Vladimir Safatle
Durante esta semana, vimos várias reações virulentas a respeito da tese da unidade necessária da esquerda face às próximas eleições. Tal problematização merece análise mais ponderada que evite recorrer a estereótipos tão abundantes ao se submeter problemas políticos a cálculos eleitorais de circunstância.
O primeiro estereótipo consiste em ver nessa questão a expressão de pretensa incapacidade secular das forças à esquerda em deixar de lado os desejos de hegemonia e se unir em situação de adversidade.
A leitura é, entretanto, incorreta. Basta lembrar como a esquerda brasileira demonstrou unidade exemplar na luta contra o impeachment de Dilma Rousseff, congregando até mesmo atores que nunca participaram dos governos petistas e que não tinham com ele relação. Ou seja, o problema não é de pretensa incapacidade estrutural de composição.
Os que clamam por unidade insistem que a situação atual exigiria uma frente ampla de defesa tanto dos direitos sociais que foram e serão destruídos quanto de garantias mínimas de um Estado democrático que, há tempos, desapareceram. A unidade deveria se dar pela identificação de um inimigo comum.
Essa linha política, no entanto, acredita ser possível sustentar mobilizações através de um discurso meramente defensivo (lutar contra algo) e baseado no medo. Seu eixo de argumentação é: "Há uma batalha fundamental agora e as discussões devem ficar para depois".
Seria possível fazer aqui o histórico inesgotável do uso de estratégias semelhantes por grupos de esquerda com desejo de hegemonia. Essa é linha tradicional de silenciamento e de imposição de coesão.
A falha evidente aparece se damos mais alguns passos argumentativos. Pois os que desmontam direitos trabalhistas e previdenciários dirão que, infelizmente, não há outra saída para tirar a economia da crise. O que exige uma opção econômica clara por parte da esquerda.
Mas onde ela realmente está e quem, de fato, a enuncia? Grupos políticos que, para combater a crise em 2015, entregaram a condução da economia para economistas como Joaquim Levy, que sonhavam em transformar Henrique Meirelles (o mesmo que conduz o desmonte atual) em ministro da Economia do governo Dilma? Tudo isso embaralhou a possibilidade mesma de entender o que tais grupos realmente querem.
Tomemos um exemplo simples que deveria estar para além de quaisquer discussões. Uma alternativa de esquerda passa, necessariamente, pela politização dos conflitos distributivos em um país no qual simplesmente as seis maiores fortunas privadas têm o mesmo poder de compra de metade da população.

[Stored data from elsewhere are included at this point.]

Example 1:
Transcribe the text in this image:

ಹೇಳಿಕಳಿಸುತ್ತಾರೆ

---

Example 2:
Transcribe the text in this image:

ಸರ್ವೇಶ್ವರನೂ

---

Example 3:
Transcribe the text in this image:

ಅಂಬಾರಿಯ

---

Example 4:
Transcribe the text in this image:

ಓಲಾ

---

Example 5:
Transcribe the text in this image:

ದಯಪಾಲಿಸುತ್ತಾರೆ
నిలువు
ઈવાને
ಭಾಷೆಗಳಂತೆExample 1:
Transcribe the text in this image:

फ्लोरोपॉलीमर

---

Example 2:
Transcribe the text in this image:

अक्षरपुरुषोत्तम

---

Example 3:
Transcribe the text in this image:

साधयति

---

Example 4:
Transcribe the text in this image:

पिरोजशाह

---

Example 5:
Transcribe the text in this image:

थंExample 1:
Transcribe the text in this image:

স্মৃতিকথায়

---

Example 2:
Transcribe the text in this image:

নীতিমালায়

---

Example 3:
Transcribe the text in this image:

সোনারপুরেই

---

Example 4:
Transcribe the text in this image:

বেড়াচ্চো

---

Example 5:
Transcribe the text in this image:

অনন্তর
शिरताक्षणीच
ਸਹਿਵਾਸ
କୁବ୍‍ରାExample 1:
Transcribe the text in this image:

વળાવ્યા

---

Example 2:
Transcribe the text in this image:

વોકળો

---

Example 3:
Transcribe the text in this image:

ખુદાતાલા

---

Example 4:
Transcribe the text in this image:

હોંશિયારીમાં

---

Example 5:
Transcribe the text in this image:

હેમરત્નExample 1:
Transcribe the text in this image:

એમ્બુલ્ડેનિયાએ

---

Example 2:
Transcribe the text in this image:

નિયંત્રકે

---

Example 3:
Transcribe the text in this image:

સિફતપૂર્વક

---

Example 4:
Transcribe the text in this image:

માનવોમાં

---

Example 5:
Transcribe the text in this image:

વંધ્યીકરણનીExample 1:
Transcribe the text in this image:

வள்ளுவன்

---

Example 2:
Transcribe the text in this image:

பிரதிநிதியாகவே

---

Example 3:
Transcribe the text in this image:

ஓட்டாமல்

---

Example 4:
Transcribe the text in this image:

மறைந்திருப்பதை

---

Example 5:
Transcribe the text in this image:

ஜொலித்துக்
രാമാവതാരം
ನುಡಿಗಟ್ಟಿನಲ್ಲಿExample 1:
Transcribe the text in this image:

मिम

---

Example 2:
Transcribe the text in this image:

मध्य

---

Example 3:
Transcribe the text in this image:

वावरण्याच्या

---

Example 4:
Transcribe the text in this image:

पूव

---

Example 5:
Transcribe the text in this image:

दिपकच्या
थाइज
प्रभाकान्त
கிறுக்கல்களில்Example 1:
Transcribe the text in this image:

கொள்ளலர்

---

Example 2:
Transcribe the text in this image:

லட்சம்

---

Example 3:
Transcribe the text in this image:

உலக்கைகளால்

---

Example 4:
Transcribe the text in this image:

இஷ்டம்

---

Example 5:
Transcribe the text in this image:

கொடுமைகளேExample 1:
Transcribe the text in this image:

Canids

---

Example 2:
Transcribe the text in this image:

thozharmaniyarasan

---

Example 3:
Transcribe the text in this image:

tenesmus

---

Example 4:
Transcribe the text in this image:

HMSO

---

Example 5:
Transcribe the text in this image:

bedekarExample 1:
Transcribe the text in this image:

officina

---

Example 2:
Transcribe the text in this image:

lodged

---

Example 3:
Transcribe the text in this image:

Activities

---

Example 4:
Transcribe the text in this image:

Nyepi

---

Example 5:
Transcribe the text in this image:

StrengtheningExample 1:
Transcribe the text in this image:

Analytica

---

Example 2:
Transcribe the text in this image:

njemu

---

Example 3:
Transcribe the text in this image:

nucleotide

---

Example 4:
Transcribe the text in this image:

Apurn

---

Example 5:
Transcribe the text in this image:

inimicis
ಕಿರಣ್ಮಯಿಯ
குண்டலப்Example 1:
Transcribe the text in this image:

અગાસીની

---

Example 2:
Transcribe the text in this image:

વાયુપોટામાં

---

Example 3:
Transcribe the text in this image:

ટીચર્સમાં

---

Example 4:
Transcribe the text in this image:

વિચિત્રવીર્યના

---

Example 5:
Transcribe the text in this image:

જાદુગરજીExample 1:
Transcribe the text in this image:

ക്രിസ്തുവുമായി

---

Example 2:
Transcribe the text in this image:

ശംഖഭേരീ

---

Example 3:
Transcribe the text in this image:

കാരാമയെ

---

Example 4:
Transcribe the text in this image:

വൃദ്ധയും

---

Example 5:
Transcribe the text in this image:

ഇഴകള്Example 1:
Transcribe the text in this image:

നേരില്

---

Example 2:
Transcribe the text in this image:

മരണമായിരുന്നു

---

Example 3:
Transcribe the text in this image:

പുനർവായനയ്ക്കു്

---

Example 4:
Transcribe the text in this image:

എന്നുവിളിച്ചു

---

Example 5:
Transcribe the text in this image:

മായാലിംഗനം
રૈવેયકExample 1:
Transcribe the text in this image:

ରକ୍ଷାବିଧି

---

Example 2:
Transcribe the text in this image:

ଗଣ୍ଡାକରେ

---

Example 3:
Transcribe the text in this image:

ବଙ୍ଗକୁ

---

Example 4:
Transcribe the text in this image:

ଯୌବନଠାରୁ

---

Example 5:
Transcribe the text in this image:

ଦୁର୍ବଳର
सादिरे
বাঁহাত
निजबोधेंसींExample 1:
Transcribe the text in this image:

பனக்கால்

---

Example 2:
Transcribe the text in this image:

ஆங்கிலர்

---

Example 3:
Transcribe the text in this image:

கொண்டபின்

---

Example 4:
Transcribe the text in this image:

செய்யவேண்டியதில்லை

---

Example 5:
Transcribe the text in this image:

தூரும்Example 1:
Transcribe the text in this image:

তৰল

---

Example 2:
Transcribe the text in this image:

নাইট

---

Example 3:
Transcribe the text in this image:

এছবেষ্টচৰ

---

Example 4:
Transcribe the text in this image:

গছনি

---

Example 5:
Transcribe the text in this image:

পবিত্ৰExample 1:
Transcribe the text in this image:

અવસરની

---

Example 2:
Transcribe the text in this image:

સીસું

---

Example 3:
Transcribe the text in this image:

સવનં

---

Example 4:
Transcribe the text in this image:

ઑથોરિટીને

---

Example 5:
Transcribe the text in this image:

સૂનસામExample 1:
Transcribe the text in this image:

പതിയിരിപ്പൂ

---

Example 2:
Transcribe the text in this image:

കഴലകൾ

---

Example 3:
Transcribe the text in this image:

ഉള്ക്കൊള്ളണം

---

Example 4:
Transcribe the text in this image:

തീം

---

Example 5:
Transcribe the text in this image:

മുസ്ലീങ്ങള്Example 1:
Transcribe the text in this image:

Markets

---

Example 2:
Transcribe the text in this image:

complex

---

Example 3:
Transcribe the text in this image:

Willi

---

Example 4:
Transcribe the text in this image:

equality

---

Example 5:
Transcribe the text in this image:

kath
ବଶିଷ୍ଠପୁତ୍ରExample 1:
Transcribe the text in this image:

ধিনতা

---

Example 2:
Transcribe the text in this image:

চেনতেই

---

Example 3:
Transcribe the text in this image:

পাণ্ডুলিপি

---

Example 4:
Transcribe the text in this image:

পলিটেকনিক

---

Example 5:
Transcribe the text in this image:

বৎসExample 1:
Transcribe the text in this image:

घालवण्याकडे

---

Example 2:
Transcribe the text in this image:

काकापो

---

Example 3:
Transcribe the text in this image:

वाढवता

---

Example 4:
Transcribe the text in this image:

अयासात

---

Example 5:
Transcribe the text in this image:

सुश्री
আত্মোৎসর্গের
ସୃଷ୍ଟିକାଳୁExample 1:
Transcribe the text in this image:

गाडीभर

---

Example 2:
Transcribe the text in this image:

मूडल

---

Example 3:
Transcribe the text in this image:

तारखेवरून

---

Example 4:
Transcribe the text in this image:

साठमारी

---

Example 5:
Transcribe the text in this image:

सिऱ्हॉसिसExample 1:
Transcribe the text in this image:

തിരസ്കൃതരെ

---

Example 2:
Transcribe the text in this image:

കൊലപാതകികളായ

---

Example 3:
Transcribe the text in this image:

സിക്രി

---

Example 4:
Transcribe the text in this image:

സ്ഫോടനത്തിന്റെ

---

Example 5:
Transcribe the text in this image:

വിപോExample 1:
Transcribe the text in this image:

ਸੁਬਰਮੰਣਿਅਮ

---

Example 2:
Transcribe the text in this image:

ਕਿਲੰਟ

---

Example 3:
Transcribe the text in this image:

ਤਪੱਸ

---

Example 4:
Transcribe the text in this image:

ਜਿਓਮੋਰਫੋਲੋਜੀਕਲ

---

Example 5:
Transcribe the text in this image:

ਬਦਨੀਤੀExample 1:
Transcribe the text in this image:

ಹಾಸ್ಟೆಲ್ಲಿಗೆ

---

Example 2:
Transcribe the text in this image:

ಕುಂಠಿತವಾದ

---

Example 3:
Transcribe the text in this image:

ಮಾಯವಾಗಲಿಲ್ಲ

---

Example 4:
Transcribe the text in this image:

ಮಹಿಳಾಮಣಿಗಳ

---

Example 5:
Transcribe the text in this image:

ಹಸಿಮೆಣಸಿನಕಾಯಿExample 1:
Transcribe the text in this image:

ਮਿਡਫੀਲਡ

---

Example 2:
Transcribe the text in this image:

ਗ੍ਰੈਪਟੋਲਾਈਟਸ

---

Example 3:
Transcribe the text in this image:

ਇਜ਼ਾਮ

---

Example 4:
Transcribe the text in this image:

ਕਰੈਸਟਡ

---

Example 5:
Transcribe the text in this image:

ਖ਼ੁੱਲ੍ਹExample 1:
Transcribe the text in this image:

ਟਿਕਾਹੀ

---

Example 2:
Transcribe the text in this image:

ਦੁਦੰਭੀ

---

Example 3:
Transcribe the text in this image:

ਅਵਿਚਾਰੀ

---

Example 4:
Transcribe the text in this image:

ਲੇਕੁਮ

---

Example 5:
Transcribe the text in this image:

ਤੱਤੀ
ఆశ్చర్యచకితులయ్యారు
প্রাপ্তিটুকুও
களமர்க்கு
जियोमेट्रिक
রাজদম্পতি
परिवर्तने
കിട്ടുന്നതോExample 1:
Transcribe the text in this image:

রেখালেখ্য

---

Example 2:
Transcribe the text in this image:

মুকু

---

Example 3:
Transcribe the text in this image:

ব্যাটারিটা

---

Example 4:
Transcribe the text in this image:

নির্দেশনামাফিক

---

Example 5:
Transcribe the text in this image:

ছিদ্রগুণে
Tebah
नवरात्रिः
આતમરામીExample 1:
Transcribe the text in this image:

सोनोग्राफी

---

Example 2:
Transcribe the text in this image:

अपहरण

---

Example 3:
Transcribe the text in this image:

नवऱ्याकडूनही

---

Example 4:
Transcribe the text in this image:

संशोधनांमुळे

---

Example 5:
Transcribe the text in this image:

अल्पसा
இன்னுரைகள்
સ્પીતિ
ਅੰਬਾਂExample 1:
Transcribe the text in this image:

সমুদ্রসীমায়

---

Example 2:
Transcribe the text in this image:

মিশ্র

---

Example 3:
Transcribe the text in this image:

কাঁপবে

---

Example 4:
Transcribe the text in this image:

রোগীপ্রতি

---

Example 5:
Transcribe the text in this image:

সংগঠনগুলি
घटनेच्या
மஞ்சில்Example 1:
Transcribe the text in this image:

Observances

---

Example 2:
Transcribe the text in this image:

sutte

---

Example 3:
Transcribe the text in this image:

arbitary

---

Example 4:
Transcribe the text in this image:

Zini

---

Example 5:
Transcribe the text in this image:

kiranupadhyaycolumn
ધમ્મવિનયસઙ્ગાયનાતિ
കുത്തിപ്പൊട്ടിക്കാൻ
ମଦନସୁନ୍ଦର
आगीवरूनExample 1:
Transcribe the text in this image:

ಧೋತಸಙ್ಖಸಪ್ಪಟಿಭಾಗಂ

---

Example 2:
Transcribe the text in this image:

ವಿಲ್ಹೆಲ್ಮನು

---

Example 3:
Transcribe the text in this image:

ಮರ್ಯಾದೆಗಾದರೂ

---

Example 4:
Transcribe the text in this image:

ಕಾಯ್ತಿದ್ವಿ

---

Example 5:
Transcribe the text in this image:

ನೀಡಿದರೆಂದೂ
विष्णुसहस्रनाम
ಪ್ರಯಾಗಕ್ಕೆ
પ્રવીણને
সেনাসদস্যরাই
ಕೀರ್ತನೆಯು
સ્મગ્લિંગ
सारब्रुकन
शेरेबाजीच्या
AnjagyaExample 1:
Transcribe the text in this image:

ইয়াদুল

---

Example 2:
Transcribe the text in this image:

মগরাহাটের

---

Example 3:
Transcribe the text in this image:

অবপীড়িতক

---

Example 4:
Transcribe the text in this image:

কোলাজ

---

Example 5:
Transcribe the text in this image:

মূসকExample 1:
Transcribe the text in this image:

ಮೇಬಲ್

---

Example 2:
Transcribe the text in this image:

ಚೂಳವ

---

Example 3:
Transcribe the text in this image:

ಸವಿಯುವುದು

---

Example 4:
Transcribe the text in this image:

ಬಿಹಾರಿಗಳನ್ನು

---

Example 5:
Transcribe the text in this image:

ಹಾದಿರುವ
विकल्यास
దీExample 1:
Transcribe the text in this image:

Isto exigiria mudança drástica no padrão de tributação, que preserva ricos e rentistas. Mas o setor hegemônico do que era a esquerda brasileira, a saber, o PT, nunca assumiu, de forma clara, a criação de impostos sobre grandes fortunas e consumo conspícuo ou aumento progressivo dos impostos sobre renda e herança, entre outros. Muito menos discutiu moratória da dívida pública, salário máximo, propriedade dos meios de produção.
Ao contrário, até pouco tempo vimos informações de que setores do partido procuravam trazer representantes do sistema financeiro para dentro de sua chapa majoritária.
A pergunta é: unidade em cima do que exatamente? Ainda mais quando se vê como o petismo tende a repetir o mesmo padrão de composição política que fez seu governo naufragar. Ou seja, não encontramos reflexão sobre os limites do jogo parlamentar brasileiro e a necessidade de sua superação, debate aberto sobre a necessidade não de "reforma política" (pois quem diz "reforma" espera que algo do reformado possa ser conservado), mas de "implosão" da estrutura política, com institucionalidade corrompida e de baixa participação popular.
A extrema direita brasileira compreendeu esse desejo de implosão e cresce em cima de demandas anti-institucionais. No mundo, a política não funcionará de forma polar, com dois grupos hegemônicos digladiando-se pela conquista do centro. Funcionará em quatro posições, com os extremos ganhando autonomia e densidade eleitoral ao darem forma ao descontentamento com as limitações políticas e econômicas do presente. Haja vista o modelo de configuração na França e Alemanha.
O problema do Brasil é, no momento, ter só um extremo (quem devia fazer esse papel entre nós não tem a menor condição de organização, debate, dinâmica e vontade). Isso deve ser creditado à tendência histórica da esquerda em compor por meio de coalizões populistas, desde a era Vargas. E o que virou o lulismo a não ser a continuação da tradição varguista que sempre assombrou a esquerda brasileira?